PESHAWAR: At least one person was killed and nine others were injured in Pakistan’s northwestern Lakki Marwat district on Monday after an improvised explosive device (IED) blast occurred near a vehicle transporting employees of a cement factory, a police official said.

Lakki Marwat police official Shahid Marwat told Arab News the blast took place on the district’s Begu Khel Road at around 6:30 a.m. The explosion occurred near a vehicle carrying employees of the Lucky Cement factory located in the district, he said.

“Initial investigations suggest the device had been planted by militants,” Marwat said. “A rapid police response force was immediately deployed to the scene to evacuate the dead and wounded, secure the area and collect evidence.”

The police officer said several victims were in critical condition and were referred for treatment to the nearby Bannu district, adding that all those affected by the blast were residents of Begu Khel village.
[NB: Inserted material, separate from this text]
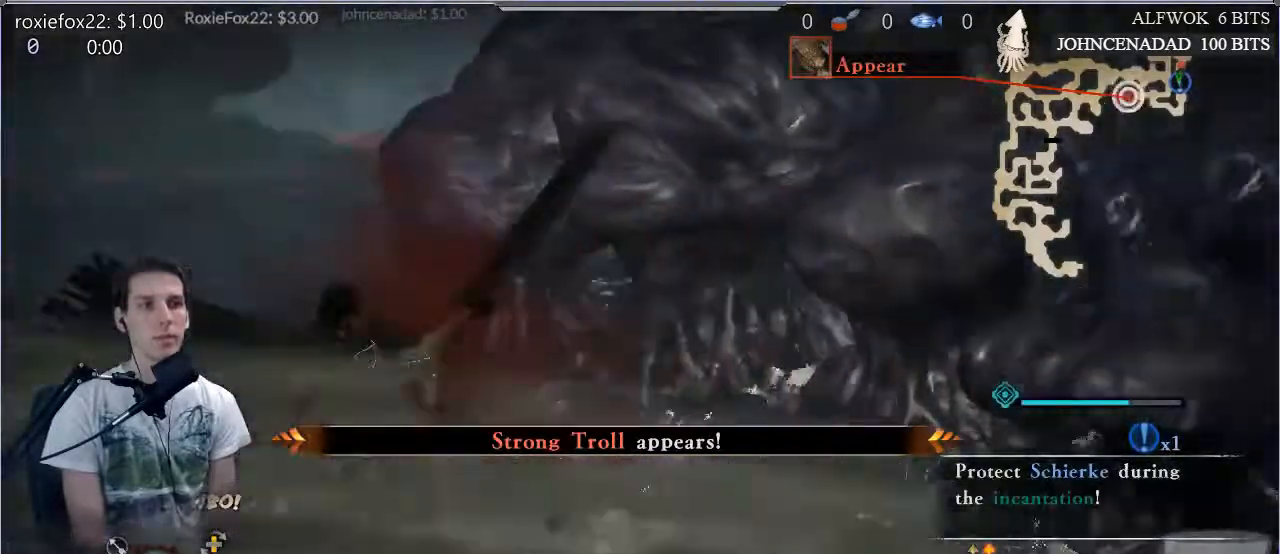
{"buttons": ["L1"], "left_stick": "center", "right_stick": "left", "events": [[17, "left_stick", "left"], [100, "SQUARE", "down"], [184, "L1", "up"], [184, "left_stick", "up-left"], [250, "SQUARE", "up"], [300, "left_stick", "center"], [317, "SQUARE", "down"], [451, "L1", "down"], [451, "SQUARE", "up"]]}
He said police had launched an investigation into the incident.

No group has so far claimed responsibility for the attack. However, the Pakistani Taliban, or the Tehreek-e-Taliban Pakistan (TTP), have claimed responsibility for similar attacks in the past against Pakistani law enforcers and civilians in the province.
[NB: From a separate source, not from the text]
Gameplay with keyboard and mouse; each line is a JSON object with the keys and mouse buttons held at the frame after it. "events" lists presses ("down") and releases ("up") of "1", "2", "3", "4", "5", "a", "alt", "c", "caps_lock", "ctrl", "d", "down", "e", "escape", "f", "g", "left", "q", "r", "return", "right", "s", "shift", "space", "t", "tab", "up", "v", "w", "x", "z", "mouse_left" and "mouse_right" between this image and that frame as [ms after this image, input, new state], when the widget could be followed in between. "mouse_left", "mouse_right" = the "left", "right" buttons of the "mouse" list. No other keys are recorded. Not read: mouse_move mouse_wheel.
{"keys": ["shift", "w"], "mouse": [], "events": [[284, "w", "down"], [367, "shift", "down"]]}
The TTP has carried out some of the deadliest attacks against Pakistani law enforcers since 2008 in its bid to impose its own brand of strict Islamic law across the country.

The attack comes as Pakistan struggles to contain a sharp surge in militant violence in recent months. According to statistics released last month by the Pakistan Institute for Conflict and Security Studies (PICSS), combat-related deaths in 2025 rose by 73 percent to 3,387, compared with 1,950 deaths in 2024.

These deaths included 2,115 militants, 664 security forces personnel, 580 civilians, and 28 members of pro-government peace committees, the think tank said. Most of the attacks took place in Khyber Pakhtunkhwa’s Pashtun-majority districts and southwestern Balochistan province, the PICSS noted.

On Sunday, three traffic police officials were shot dead by unidentified gunmen in Lakki Marwat district. No group claimed responsibility for the incident.

Islamabad accuses the Afghan government of harboring militants who launch attacks against Pakistan, a charge Kabul repeatedly denies. The surge in militant attacks in Pakistan has strained ties between the two neighbors, with Islamabad urging Kabul to take steps to dismantle militant outfits allegedly operating from its soil.